→ **DIRECTIVE**
From the entries below, return exactly the lines beginning at the one that contains "text_box [410, 506, 469, 545]" and ending at the one that contains "text_box [163, 496, 220, 554]", both of them included, and only those lines.
□ □ □
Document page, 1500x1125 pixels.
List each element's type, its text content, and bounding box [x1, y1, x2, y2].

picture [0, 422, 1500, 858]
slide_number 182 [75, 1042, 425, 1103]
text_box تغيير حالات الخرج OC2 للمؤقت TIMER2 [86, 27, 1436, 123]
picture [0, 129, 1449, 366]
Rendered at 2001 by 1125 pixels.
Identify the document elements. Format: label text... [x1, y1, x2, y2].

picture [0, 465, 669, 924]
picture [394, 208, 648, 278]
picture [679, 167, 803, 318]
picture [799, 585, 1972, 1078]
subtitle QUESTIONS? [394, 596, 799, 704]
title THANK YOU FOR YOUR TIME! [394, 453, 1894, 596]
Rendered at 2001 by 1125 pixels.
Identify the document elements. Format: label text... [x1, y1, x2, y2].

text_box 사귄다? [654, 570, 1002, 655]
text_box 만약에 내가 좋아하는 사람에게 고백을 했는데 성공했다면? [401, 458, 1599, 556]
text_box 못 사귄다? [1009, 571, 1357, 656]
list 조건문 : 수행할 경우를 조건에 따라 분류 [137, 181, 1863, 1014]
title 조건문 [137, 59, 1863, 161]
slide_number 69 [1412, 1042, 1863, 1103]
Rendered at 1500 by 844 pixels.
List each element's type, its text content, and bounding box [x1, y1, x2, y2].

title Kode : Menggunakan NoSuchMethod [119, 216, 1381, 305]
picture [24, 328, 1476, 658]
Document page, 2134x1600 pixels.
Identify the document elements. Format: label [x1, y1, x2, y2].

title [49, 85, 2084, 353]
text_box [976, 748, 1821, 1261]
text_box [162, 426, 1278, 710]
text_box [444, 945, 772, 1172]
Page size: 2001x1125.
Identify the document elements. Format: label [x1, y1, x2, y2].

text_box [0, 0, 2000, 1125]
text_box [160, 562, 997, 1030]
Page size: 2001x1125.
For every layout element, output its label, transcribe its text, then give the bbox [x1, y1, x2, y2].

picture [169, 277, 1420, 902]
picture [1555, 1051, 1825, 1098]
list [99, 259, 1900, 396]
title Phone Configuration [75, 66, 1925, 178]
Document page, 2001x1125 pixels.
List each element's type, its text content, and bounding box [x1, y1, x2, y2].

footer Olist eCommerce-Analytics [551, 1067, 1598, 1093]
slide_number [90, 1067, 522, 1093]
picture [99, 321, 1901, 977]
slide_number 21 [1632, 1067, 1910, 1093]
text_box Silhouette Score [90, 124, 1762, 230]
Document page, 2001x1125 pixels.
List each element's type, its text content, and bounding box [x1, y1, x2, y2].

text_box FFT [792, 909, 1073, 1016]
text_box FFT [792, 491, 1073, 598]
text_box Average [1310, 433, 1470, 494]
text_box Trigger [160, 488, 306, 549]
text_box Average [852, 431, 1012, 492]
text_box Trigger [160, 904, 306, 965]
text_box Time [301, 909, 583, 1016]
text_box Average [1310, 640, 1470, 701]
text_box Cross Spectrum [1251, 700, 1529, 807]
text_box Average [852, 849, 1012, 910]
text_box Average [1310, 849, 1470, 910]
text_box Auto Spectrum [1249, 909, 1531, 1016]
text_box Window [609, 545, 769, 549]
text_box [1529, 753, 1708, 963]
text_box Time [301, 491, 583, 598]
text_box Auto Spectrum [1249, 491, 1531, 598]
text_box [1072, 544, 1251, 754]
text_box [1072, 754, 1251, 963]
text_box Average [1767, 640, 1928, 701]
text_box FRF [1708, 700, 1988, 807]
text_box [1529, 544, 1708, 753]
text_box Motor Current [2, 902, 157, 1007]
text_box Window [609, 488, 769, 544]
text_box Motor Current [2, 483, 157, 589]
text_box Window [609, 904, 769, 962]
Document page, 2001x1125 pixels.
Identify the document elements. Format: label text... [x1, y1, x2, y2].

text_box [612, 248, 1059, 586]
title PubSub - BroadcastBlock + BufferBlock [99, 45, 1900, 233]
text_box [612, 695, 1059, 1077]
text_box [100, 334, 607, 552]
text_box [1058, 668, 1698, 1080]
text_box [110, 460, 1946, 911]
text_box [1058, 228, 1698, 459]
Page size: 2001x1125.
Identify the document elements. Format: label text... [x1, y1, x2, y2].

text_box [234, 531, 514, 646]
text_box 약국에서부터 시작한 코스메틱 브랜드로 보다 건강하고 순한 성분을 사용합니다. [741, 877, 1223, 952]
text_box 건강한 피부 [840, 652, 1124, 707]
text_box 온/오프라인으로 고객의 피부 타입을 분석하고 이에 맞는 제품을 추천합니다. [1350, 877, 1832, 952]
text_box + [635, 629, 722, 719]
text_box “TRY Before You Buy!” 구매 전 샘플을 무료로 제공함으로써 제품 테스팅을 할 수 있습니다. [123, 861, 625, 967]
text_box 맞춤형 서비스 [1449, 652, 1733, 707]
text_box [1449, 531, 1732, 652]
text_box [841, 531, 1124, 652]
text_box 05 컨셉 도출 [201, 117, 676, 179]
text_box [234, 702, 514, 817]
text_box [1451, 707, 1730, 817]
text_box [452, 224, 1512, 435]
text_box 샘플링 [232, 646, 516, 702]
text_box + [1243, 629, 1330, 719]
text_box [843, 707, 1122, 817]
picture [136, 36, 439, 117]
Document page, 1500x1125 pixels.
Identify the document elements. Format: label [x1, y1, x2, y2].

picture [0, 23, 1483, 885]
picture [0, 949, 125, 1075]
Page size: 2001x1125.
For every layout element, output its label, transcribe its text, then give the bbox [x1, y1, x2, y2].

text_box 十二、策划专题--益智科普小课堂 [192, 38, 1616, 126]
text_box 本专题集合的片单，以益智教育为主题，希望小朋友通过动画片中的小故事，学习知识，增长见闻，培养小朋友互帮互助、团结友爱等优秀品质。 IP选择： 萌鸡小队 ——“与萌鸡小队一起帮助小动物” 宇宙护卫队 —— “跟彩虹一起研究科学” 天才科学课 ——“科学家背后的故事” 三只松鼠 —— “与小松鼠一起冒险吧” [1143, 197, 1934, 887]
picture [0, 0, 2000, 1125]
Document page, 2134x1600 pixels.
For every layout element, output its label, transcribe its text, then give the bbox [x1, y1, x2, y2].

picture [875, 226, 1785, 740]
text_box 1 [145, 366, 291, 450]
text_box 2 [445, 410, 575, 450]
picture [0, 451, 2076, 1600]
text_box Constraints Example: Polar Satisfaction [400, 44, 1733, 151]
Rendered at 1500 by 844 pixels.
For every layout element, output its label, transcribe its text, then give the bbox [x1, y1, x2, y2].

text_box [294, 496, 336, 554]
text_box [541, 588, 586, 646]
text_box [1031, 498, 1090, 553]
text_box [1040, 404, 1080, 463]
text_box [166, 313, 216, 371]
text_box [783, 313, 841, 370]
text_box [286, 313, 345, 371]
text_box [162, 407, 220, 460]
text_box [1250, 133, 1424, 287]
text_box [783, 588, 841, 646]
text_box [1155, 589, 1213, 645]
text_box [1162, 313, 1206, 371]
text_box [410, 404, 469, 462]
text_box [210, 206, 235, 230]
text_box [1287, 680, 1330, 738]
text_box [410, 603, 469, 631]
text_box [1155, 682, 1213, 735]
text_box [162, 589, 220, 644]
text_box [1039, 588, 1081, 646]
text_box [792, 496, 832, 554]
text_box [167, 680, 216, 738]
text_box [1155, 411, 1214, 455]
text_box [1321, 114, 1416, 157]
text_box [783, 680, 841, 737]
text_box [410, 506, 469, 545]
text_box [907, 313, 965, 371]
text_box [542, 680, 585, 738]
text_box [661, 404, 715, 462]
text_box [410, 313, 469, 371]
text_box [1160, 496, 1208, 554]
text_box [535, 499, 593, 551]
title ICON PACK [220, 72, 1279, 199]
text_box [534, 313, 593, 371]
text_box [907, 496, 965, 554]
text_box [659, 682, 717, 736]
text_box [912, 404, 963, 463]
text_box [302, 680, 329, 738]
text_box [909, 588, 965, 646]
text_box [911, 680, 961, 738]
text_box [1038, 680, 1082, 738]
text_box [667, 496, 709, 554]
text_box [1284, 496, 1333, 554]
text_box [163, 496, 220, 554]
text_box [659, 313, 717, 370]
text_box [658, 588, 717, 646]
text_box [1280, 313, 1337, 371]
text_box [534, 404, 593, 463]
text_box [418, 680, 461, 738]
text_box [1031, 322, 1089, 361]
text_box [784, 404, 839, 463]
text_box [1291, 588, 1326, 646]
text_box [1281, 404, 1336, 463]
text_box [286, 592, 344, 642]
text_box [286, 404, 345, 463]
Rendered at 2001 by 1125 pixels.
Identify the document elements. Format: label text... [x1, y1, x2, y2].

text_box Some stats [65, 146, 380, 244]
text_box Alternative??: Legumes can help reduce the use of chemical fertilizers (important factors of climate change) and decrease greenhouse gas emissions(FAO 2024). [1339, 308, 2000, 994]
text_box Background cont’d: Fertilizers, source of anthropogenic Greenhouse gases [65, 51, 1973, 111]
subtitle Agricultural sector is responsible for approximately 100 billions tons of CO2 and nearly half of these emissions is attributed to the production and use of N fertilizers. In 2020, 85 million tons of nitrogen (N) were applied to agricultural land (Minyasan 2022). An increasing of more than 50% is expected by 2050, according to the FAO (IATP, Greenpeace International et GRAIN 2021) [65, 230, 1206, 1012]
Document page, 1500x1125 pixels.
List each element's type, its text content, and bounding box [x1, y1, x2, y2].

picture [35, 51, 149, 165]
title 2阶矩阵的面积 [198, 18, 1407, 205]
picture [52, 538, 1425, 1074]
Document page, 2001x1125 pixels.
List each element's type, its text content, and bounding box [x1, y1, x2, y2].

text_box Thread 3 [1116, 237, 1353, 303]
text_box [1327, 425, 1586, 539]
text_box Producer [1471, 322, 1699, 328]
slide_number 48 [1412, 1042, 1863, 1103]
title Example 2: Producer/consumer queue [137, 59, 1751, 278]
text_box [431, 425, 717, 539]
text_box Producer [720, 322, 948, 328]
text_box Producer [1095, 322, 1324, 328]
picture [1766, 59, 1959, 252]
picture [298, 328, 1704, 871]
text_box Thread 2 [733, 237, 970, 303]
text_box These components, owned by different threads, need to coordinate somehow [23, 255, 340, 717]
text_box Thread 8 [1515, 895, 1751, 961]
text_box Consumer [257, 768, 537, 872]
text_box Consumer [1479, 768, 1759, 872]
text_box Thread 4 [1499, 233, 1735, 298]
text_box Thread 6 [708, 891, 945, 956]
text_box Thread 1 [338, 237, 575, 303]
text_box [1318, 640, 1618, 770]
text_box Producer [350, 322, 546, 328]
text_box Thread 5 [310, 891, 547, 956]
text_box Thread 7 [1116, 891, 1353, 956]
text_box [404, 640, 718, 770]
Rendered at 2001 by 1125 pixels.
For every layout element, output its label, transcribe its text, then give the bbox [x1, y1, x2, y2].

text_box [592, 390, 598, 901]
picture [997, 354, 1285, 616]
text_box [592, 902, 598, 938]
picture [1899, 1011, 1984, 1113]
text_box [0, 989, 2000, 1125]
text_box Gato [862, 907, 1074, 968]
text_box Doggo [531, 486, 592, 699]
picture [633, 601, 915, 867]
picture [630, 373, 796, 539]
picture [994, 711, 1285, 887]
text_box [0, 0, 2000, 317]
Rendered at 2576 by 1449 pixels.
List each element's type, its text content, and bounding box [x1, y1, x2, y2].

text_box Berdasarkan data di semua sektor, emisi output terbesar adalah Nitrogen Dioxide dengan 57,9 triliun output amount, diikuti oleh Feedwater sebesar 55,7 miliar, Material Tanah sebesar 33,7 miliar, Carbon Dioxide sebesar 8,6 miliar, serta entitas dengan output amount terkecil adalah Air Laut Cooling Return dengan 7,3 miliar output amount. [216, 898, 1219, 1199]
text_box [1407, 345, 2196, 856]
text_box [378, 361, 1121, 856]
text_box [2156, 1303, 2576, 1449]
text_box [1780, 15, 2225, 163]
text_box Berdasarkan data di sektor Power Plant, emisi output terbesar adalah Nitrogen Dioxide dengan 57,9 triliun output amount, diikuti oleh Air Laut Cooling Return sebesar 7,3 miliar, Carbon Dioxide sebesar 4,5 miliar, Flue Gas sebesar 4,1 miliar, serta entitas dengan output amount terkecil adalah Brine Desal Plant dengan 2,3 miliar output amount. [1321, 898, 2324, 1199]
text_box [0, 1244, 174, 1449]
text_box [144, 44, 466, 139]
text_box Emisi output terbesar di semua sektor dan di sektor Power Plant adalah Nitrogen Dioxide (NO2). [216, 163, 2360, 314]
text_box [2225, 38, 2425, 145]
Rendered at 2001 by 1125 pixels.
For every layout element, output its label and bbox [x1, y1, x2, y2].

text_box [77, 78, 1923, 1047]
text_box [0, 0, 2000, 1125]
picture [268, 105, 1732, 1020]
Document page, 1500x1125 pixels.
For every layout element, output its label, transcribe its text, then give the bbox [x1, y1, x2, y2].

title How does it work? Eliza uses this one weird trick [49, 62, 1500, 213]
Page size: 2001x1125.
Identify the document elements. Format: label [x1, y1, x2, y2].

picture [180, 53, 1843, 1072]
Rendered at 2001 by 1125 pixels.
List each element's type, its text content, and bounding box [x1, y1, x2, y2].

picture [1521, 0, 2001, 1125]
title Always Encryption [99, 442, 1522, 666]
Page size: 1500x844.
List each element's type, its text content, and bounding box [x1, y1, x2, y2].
□ □ □
→ **ANSWER FOR THE TASK**
text_box [410, 506, 469, 545]
text_box [907, 313, 965, 371]
text_box [542, 680, 585, 738]
text_box [661, 404, 715, 462]
text_box [410, 313, 469, 371]
text_box [1160, 496, 1208, 554]
text_box [535, 499, 593, 551]
title ICON PACK [220, 72, 1279, 199]
text_box [534, 313, 593, 371]
text_box [907, 496, 965, 554]
text_box [659, 682, 717, 736]
text_box [912, 404, 963, 463]
text_box [302, 680, 329, 738]
text_box [909, 588, 965, 646]
text_box [911, 680, 961, 738]
text_box [1038, 680, 1082, 738]
text_box [667, 496, 709, 554]
text_box [1284, 496, 1333, 554]
text_box [163, 496, 220, 554]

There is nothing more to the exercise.